**TASKS TO PERFORM:**
1. Answer these questions using the sermon excerpt:
(a) How many times, according to the sermon excerpt, is the phrase "Do not be afraid of them" read in the Scriptures?
(b) How many children did Wilhelm Busch and his wife eventually have, and how many of them were boys?
(c) To how many young people did Busch think he had to proclaim the Word of God that night?
2. Write out the passage of the sermon excerpt from "The forces of" up to and including "own lay dead.".

**READING TEXT:**
■ ■ ■ ■ ■ ■ ■
Verse 4 is intended to impress us, perhaps intimidate us. “They came out
with all their troops, and a large number of horses and chariots–a huge army,
as numerous as the sand on the sea shore.” Their power and numerical
superiority was far beyond that of the people of God.

The forces of Israel are clearly outnumbered and outmatched.

And what does God say to Joshua and to the people in a situation like this?
Listen, listen! “Do not be afraid of them” (11:6). Thirty-three times
we read this little phrase in the Scriptures.

When Pastor Wilhelm Busch got married he said to his wife, “I’d like to
have six sons, and all of them will have to learn to play the trumpet.” He
had dreams of a family band. They eventually did have a family of six children,
four girls and two boys. But they lost their two sons in horrible circumstances.
Meanwhile, Busch had become the courageous preacher to young people, imprisoned
by the Nazis several times. His life was spent in teaching and pastoring other
people’s sons while his own lay dead.

What kept this servant of God? It was going to the Lord and pouring out his
sorrows and questions to him. He once said, “I remember the day I learned
that my second son was dead. I paced to and fro, feeling as if someone had
plunged a knife into my heart. People filed in to express their sympathy, but
their words didn’t speak to my heart. They couldn’t get through to me. I was a
youth worker at the time, and I kept on thinking, ‘Tonight you have to go to the
youth rally and joyously proclaim the Word of God to 150 young people.’ My heart
was bleeding.”

So what did Wilhelm Busch do? “I went to my room and shut the door.
Falling on my knees, I prayed, ‘Lord Jesus, You are alive. Have mercy on me.’
Then I took my New Testament, opened it, and read these words, “Peace I
leave with you; My peace I give you. I do not give to you as the world gives. Do
not let your hearts be troubled and do not be afraid.’ I knew that God always
kept His promises, so I persevered in prayer, ‘Lord Jesus, I don’t know why You
did this to me, but I beg You, give me Your peace. Fill my heart with Your
peace.’ And He did.”

And perhaps the most striking thing, and the reason why the author is taking
this so slowly, so that we may grasp what is going on here, is an echo of what
has been going since the opening pages of human history: it is the conquest that
involves the seed of the serpent and the seed of the woman (Gen. 3:15). The
conflict between the powers of darkness and the kingdom of God.

This passage is so illustrative of the second Psalm. “Why is it that the
heathen rage? And the kings have engaged in concerted activity against the Lord
and His anointed?” The very things that we read of in the Gospels and the
flurried attack of the nations upon our Saviour on the evening of our Lord’s
crucifixion. And how poised He was, by contrast, because He was conscious that
whenever God seeks to build His kingdom we may expect opposition to His
purposes. And so Joshua stands before us here as one, to use the language of
Simon Peter, as one whom Satan seeks to devour; but he stands steadfast because
he wants to submits himself to the word and promise of almighty God.

And that is what you need to do today. This passage is teaching us to listen
to what the Lord said to Joshua: do not be afraid of them. We don’t have to be
afraid. Nothing can separate us from the love of God. Isn’t that a staggering
thought. He is calling us, do you see, to rest in the Lord — Jesus-like —
that when the enemies of God surround we are able to stand with a divinely given
poise in the confidence of the Commander of the Lord of hosts who is with us.
■ ■ ■ ■ ■ ■ ■
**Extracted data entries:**

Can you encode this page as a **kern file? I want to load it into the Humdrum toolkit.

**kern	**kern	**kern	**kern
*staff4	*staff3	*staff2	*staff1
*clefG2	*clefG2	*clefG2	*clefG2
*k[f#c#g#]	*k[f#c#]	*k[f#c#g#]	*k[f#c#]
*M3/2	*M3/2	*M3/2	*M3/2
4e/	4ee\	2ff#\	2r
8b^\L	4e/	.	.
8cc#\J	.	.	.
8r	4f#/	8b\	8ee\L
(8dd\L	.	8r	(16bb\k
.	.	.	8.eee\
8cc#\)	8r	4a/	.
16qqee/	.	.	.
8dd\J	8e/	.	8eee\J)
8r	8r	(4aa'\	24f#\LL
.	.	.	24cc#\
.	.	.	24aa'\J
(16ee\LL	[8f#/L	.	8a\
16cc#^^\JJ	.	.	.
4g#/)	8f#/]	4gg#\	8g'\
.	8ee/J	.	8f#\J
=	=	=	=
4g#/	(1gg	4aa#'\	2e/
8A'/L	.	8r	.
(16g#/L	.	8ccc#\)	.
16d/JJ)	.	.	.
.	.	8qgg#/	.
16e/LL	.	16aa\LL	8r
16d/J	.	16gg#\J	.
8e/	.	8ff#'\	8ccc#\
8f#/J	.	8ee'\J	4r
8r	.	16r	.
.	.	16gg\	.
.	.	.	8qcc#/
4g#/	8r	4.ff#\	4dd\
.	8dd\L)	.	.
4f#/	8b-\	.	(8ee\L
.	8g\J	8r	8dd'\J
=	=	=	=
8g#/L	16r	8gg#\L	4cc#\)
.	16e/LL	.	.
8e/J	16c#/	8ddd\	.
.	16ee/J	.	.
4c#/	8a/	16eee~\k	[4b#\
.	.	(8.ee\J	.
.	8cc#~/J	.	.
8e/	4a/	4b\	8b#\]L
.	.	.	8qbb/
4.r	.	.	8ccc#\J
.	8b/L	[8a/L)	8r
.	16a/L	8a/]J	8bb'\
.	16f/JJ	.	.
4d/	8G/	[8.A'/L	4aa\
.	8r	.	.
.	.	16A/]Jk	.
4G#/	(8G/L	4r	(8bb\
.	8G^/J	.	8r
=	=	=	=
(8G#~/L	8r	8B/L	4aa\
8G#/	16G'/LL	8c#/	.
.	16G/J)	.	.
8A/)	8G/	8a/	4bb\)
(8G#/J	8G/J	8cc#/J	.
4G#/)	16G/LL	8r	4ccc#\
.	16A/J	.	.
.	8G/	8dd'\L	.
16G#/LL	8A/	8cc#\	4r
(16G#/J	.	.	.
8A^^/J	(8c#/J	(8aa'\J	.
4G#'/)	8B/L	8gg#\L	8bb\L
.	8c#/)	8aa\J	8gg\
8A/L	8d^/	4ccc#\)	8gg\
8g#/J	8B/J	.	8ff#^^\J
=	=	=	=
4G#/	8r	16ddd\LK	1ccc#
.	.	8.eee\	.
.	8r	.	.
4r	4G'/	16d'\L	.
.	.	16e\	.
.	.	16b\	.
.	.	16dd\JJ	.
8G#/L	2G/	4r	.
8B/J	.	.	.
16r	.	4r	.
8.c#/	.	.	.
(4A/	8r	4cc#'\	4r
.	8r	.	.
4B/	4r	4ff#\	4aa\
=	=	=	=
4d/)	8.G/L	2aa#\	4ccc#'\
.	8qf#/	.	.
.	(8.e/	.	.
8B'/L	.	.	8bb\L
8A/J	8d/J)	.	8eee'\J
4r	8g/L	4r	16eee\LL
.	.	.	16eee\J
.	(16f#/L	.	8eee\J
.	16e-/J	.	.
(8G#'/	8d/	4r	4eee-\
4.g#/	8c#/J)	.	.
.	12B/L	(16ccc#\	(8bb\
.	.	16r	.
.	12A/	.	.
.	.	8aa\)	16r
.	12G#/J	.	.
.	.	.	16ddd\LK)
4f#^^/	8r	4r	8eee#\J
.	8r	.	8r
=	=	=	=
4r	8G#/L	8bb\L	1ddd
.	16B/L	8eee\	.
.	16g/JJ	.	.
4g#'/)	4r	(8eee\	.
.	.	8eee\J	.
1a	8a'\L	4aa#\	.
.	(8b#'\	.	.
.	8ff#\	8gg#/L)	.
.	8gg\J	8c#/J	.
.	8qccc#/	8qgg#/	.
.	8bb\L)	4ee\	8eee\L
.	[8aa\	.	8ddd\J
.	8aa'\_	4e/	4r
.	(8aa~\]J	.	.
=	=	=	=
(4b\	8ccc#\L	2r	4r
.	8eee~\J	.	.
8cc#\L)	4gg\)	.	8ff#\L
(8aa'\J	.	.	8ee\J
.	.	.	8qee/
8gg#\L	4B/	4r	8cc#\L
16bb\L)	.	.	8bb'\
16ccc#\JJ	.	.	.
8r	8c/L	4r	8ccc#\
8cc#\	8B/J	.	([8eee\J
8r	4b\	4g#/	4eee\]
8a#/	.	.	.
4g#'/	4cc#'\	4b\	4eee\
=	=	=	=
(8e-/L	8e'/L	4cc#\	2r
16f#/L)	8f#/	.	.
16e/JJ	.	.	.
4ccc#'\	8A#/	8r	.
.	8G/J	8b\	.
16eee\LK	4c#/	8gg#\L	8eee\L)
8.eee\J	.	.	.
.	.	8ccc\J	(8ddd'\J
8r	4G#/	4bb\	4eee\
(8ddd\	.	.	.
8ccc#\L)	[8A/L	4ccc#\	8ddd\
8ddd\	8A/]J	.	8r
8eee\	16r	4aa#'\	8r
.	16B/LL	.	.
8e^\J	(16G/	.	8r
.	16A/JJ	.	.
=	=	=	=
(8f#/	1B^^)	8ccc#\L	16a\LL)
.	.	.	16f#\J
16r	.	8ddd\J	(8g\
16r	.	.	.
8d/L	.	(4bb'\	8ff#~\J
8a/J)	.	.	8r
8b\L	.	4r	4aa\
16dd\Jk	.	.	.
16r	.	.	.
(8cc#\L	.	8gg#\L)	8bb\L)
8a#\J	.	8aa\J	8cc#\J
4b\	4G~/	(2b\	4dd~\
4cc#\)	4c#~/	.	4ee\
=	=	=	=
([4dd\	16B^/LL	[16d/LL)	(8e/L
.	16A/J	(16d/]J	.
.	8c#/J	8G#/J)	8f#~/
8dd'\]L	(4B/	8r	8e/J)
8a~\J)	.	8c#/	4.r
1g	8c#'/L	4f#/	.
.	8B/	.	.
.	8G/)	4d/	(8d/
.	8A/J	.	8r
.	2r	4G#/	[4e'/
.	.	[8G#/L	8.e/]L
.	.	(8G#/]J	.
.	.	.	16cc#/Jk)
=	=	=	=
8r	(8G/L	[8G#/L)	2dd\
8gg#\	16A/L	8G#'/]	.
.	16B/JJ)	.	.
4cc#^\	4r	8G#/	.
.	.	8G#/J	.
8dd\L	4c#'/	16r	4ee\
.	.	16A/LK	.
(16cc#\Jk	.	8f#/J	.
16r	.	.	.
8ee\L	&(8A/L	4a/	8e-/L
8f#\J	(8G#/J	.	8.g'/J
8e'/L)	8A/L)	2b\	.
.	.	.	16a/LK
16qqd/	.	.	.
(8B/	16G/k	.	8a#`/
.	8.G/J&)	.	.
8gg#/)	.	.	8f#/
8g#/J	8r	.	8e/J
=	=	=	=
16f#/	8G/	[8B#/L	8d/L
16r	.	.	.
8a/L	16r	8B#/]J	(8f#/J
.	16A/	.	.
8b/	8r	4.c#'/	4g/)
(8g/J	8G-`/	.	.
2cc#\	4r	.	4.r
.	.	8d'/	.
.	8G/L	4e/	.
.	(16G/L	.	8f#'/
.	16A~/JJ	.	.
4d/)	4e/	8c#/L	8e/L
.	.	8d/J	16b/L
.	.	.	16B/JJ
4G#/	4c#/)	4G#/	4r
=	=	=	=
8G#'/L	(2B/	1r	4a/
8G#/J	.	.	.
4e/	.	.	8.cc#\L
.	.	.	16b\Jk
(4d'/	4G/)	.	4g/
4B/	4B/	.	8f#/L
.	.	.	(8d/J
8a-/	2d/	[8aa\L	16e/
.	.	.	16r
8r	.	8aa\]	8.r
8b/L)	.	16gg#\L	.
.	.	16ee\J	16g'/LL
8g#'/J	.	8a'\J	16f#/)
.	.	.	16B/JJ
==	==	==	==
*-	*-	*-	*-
■ ■ ■ ■ ■ ■ ■
**WRITTEN ANSWERS:**
1.
(a) Thirty-three times.
(b) Six children, two of them boys.
(c) 150 young people.

2.
The forces of Israel are clearly outnumbered and outmatched.

And what does God say to Joshua and to the people in a situation like this?
Listen, listen! “Do not be afraid of them” (11:6). Thirty-three times
we read this little phrase in the Scriptures.

When Pastor Wilhelm Busch got married he said to his wife, “I’d like to
have six sons, and all of them will have to learn to play the trumpet.” He
had dreams of a family band. They eventually did have a family of six children,
four girls and two boys. But they lost their two sons in horrible circumstances.
Meanwhile, Busch had become the courageous preacher to young people, imprisoned
by the Nazis several times. His life was spent in teaching and pastoring other
people’s sons while his own lay dead.